_Strona_
# # # # #

27.08.2016
Wojownicy z Zagłębia upolowali Górnik
W tym meczu były zbierane pieniądze na specjalną protezę dla Marka Bębna. Warto dodać, że zadebiutował w pierwszej jedenastce Arkadiusz Najemski, który ten mecz zapamięta do końca życia, ponieważ jego gol doprowadził do remisu!
Wysoka temperatura w Sosnowcu doprowadziła do tego, że początek zmagań nie należał do szybkich, obie ekipy szukały błędu w defensywie rywala. W 5. minucie nadarzyła się świetna okazja do wyjścia na prowadzenie. Sebastian Dudek był faulowany przed samym polem karnym i do piłki podszedł Jakub Wilk. Uderzenie naszego skrzydłowego trafiło w mur i nie należało do udanych. Często nasz kapitan próbował uruchomić boczne strefy boiska długimi podaniami, ale nie kończyły się one powodzeniem. Kilka razy Zagłębie próbowało ze środka zagrać na Vamarę Sanogo, ale on też nie mógł dopaść do piłki, chociaż trzeba mu oddać, że walczył z rosłymi stoperami Górnika. Właśnie Francuz przypomniał o sobie w 16. minucie. Vamara Sanogo długo szukał sobie miejsca do oddania strzału przed polem karnym, aż wreszcie spróbował, ale minimalnie obok słupka! W 25. minucie Rafał Kurzawa zdecydował się na uderzenie z dystansu. Ostatnio lewy obrońca "huknął" w Pucharze Polski i doprowadził do remisu w spotkaniu z Legią. Tym razem piłka przeleciała o włos obok słupka! W 36. minucie goście znakomicie rozegrali rzut rożny. Dawid Plizga posłał idealną centrę na Igora Angulo, ale próba Hiszpana z główki nie zaskoczyła naszego golkipera. Minutę później odgryzło się Zagłębie! Sebastian Dudek z bardzo ciężkiej pozycji uderzał pod poprzeczkę, ale Grzegorz Kasprzik zachował czujność i mimo odbicia piłki od poprzeczki, ta opuściła boisko i wyszła na rzut rożny. Więcej zagrożenia w pierwszych 45 minutach nie było, jednak to co najlepsze warto zostawić na koniec...
W przerwie meczu odbył się konkurs: "Wyzwanie Skody". Trzech kibiców strzelało z połowy boiska, a następnie celowało w poprzeczkę. Zwycięzcę wyłoniła dogrywka, a okazał się nim Adrian, któremu kibicował syn Marcel. Nagrodą Skoda na weekend od naszego sponsora salonu L'emir w Dąbrowie Górniczej.

# # # # #

_Dostarczony materiał_
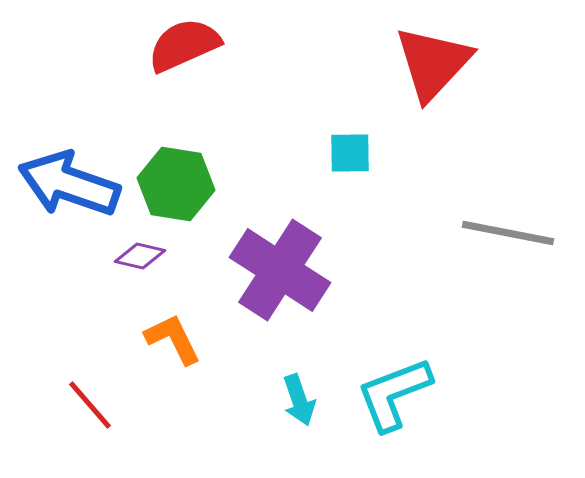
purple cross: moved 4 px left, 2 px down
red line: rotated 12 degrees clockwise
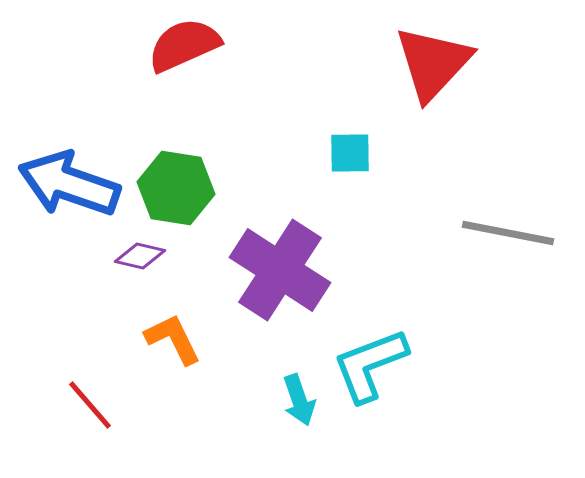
green hexagon: moved 4 px down
cyan L-shape: moved 24 px left, 29 px up
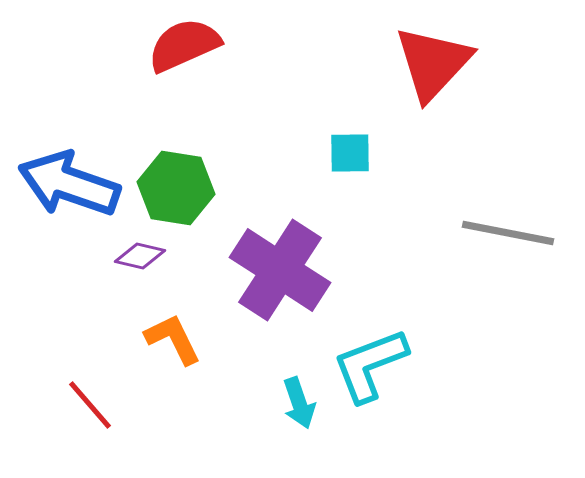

# # # # #

_Polecenia_
**1.** Wypisz bez zmian fragment relacji z meczu od „W przerwie meczu” do „w Dąbrowie Górniczej.” włącznie.
**2.** Przetłumacz na angielski zdanie z relacji z meczu: „W 25. minucie Rafał Kurzawa zdecydował się na uderzenie z dystansu.”

_Rozwiązania_
**1.**
W przerwie meczu odbył się konkurs: "Wyzwanie Skody". Trzech kibiców strzelało z połowy boiska, a następnie celowało w poprzeczkę. Zwycięzcę wyłoniła dogrywka, a okazał się nim Adrian, któremu kibicował syn Marcel. Nagrodą Skoda na weekend od naszego sponsora salonu L'emir w Dąbrowie Górniczej.

**2.** In the 25th minute, Rafał Kurzawa decided to take a long-range shot.